If set to true, the solver will automatically set aside some validation data from the training set (10%) and will stop iterating when the classification score against the validation set stops improving regardless of if there is still imporvement in the loss function to be gained by continuing to iterate over the training set; which would be the normal criteria for stopping.
In theory this prevents any further training at the point where generlisation is curtailed. It should be an ongoing check for over-fitting.
You'll notice a lot of shoulds and 'in theories' because of the random nature of selecting 10% of the data, it's not guaranteed to prevent over-fitting but it'll do a rather good job.
Exact details and in the docs: https://scikit-learn.org/stable/modules/generated/sklearn.neural_network.MLPRegressor.html
Wether or not you should change it to true or false in this case depends on your data and the purpose of your model, i.e. if overfitting matters, how prone your data might be to overfitting, wether or not you have enough data in your training set that you can afford to set aside 10% to perform ongoing validation against and several other reasons that I won't have encountered yet.
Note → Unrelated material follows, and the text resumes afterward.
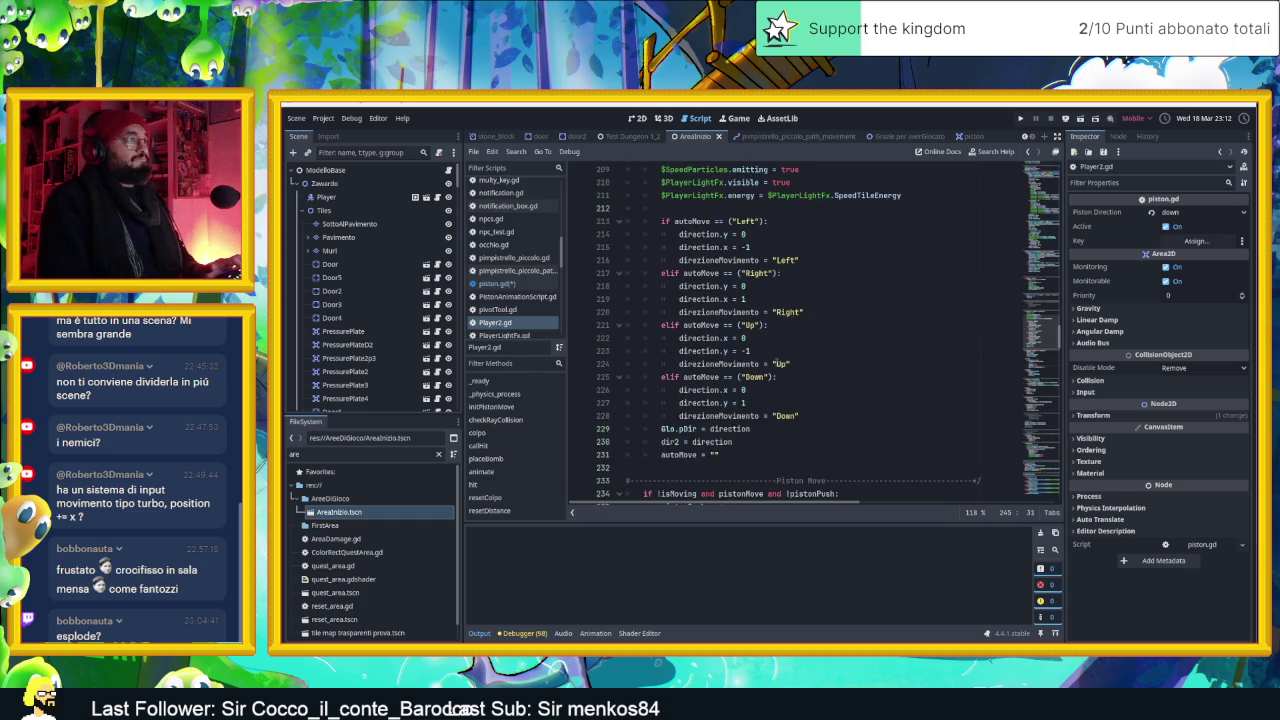
{"action": "scroll", "coordinate": [757, 352], "scroll_direction": "up", "scroll_amount": 9}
The complexity will be how it interacts with the RandomizedSearch which will partially be finding the parameters that avoid overfitting anyway. Setting early stopping to True could help optimise the search by already dealing with overfitting.
However, I belive it would be the case that the results of the optimum parameters given by Randomized Search would only be valid for the setting of early stopping selected, true or false.
Upvotes: 1